** Problem to solve **
Rewrite the part of the data that opens with the line containing "##Team Name" and closes with the line containing "VODDay Challenge is", swapping "Team Members" for "Team Participants" and leaving everything else unchanged.

** Supplied data **
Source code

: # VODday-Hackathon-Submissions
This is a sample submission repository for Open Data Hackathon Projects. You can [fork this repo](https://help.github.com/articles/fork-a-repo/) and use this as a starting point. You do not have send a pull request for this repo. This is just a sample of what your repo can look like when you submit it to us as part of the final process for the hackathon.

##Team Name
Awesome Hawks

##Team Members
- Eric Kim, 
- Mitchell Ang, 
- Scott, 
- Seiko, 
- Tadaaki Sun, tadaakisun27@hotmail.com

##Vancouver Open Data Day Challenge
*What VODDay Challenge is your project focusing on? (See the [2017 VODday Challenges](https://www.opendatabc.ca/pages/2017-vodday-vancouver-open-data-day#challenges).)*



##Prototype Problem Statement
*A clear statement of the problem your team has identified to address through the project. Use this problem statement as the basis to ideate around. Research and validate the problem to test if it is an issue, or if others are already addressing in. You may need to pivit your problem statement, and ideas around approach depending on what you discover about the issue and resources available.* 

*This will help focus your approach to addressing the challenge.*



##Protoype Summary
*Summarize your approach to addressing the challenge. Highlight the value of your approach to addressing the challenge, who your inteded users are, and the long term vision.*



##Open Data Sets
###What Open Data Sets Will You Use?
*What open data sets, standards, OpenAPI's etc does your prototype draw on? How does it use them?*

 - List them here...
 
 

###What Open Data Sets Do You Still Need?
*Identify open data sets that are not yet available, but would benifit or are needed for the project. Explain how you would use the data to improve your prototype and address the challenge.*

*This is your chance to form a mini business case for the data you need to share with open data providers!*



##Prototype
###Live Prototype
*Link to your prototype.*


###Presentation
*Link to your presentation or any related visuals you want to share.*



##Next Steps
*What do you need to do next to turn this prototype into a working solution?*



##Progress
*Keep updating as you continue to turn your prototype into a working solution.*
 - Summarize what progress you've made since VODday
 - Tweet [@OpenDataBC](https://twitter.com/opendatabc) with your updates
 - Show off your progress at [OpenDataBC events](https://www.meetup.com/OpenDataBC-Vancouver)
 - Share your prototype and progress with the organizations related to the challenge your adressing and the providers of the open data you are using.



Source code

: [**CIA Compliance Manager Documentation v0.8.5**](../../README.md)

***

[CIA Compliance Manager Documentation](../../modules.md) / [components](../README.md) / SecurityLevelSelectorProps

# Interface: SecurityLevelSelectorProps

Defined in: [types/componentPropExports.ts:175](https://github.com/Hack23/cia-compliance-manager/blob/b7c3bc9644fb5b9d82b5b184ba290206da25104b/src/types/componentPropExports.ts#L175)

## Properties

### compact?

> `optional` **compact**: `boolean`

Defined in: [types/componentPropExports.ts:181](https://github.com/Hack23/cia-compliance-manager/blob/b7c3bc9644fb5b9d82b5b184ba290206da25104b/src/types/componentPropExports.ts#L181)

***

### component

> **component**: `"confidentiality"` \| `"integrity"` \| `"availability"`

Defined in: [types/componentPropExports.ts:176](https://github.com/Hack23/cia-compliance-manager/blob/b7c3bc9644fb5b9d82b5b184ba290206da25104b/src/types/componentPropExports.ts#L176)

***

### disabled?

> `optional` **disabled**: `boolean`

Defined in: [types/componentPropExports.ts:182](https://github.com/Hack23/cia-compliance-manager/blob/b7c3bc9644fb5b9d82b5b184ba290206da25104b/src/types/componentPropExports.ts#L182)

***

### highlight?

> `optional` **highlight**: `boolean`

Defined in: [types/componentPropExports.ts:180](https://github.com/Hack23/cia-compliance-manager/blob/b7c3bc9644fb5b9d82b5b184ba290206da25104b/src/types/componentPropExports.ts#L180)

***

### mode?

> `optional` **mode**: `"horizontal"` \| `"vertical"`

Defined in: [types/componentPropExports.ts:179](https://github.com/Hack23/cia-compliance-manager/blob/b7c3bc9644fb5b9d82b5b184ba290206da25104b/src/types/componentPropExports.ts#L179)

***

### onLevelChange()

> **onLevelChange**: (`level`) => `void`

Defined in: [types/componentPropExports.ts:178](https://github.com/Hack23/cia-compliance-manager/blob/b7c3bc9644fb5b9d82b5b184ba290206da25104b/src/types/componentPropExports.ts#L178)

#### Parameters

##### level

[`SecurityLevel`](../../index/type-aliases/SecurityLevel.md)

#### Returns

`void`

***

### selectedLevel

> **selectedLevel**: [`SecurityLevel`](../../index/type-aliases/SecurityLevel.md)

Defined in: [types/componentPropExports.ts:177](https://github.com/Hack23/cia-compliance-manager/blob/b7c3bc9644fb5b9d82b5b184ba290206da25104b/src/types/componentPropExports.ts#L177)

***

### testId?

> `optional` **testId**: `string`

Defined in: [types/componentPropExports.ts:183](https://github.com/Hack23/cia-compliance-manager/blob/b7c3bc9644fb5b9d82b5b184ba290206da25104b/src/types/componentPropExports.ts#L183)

--

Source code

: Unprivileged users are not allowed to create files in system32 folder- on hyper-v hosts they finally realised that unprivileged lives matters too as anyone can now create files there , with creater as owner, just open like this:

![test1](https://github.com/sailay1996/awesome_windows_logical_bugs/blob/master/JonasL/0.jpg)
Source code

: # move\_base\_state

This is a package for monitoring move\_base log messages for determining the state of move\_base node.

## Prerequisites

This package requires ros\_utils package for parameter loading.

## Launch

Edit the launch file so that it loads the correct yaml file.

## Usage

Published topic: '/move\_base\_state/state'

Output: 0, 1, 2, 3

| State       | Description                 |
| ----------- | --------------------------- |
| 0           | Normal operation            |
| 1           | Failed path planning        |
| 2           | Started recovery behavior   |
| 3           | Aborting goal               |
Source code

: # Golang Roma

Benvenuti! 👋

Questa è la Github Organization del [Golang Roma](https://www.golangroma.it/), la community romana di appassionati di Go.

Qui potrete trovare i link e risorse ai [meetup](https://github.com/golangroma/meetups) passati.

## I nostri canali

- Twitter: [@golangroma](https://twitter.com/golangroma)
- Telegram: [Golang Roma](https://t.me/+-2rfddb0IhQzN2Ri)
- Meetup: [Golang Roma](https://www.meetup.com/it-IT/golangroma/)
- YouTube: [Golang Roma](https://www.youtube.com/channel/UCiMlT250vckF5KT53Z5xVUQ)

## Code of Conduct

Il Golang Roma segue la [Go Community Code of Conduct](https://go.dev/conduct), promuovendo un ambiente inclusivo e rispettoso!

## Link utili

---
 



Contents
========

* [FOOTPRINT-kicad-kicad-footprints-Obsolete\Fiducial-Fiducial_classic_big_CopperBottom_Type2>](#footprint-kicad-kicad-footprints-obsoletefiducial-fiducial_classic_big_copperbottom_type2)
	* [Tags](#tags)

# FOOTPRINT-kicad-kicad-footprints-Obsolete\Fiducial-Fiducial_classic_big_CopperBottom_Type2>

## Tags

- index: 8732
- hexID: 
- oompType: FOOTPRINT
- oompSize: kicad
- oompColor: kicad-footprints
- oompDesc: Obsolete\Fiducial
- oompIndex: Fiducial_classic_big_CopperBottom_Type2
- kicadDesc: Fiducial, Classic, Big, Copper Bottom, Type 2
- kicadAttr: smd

==

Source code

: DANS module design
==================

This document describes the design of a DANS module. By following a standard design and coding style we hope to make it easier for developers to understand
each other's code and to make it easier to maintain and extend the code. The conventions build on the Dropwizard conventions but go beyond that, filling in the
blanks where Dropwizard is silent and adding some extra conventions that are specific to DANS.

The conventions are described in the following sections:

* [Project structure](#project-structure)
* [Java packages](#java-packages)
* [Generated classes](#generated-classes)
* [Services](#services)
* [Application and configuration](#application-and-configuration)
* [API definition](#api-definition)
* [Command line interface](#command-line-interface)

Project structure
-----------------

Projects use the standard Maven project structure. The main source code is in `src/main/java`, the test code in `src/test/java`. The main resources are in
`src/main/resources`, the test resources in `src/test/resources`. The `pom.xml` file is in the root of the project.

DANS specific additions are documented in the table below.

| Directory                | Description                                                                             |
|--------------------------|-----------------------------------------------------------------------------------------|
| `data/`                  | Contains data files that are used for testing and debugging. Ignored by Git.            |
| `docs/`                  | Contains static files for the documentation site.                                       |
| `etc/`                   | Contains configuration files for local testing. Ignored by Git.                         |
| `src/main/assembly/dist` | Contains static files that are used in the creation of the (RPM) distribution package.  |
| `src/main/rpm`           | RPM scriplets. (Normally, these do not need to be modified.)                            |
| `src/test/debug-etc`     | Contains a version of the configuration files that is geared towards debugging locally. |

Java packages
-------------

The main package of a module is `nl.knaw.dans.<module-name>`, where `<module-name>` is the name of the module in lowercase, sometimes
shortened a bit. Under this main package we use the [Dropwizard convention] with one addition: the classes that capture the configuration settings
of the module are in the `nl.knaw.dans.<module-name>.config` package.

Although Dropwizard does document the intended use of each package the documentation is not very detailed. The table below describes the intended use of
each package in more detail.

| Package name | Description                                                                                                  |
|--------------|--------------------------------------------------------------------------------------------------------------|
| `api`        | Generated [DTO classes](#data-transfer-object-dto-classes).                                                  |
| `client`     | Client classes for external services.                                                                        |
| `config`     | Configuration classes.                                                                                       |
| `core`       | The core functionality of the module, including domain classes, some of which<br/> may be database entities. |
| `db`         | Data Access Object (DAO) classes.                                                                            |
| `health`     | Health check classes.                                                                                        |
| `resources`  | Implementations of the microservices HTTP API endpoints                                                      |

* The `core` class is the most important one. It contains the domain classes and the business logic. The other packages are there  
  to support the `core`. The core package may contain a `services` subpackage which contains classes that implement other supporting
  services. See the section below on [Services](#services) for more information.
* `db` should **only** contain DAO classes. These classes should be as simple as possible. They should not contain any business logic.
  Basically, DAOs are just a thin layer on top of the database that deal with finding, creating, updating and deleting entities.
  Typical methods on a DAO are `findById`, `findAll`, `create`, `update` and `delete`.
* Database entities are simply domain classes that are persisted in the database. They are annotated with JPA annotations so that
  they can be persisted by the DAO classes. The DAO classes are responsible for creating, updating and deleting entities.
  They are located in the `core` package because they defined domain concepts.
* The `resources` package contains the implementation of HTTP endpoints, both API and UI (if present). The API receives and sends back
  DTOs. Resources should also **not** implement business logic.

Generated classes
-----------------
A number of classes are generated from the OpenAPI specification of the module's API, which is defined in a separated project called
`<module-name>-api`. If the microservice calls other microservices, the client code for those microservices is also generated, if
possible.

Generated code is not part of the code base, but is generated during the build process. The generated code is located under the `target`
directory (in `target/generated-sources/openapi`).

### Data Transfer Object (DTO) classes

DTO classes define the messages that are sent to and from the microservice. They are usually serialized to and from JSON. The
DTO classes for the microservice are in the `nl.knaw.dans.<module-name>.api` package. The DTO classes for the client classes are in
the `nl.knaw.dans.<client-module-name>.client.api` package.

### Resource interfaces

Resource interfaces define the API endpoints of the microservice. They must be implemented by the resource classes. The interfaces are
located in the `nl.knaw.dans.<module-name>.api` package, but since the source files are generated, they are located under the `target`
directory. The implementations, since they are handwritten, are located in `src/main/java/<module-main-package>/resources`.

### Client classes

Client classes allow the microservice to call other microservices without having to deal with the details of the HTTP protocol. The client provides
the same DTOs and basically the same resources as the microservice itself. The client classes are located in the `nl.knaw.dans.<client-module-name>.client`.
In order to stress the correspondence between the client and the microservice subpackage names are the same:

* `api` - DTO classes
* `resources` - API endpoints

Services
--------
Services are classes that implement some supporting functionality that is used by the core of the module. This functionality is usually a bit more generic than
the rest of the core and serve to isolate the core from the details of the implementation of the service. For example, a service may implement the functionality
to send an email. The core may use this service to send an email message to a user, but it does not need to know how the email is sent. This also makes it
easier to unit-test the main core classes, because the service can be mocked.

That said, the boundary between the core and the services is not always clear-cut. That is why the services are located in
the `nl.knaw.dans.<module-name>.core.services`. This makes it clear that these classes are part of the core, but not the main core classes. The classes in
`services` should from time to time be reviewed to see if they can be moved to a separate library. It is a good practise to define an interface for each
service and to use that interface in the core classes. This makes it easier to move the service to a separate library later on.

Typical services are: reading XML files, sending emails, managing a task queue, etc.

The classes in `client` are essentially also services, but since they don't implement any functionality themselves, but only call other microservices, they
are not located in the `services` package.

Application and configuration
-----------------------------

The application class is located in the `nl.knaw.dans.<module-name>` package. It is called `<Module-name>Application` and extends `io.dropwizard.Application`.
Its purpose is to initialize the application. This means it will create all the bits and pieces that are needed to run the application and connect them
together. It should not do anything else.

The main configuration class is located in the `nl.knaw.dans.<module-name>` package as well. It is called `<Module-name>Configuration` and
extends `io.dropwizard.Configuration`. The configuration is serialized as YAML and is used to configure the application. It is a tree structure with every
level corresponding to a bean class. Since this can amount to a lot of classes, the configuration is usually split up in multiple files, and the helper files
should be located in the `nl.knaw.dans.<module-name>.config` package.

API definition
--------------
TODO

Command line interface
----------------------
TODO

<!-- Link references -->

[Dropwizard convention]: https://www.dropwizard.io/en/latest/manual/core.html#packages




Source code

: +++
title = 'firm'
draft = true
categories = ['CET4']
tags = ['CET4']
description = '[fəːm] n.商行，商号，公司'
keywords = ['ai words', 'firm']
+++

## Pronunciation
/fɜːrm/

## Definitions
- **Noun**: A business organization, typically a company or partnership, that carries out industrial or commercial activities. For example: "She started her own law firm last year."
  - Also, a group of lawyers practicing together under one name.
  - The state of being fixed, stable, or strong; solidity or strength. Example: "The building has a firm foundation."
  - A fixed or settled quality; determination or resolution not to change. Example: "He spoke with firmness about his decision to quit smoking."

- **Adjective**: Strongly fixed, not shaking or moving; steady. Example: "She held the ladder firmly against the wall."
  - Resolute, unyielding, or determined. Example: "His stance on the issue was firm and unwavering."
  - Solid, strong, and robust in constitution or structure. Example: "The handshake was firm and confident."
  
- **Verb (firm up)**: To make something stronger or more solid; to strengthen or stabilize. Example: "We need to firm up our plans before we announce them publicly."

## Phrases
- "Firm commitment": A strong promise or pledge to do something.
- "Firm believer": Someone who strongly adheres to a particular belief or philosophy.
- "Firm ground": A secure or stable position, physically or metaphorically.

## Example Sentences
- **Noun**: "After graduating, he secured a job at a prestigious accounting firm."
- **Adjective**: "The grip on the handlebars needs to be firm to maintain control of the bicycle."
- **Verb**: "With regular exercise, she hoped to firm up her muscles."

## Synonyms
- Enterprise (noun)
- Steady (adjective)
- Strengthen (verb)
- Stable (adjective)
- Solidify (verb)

** Answer for this exercise **
##Team Name
Awesome Hawks

##Team Participants
- Eric Kim, 
- Mitchell Ang, 
- Scott, 
- Seiko, 
- Tadaaki Sun, tadaakisun27@hotmail.com

##Vancouver Open Data Day Challenge
*What VODDay Challenge is your project focusing on? (See the [2017 VODday Challenges](https://www.opendatabc.ca/pages/2017-vodday-vancouver-open-data-day#challenges).)*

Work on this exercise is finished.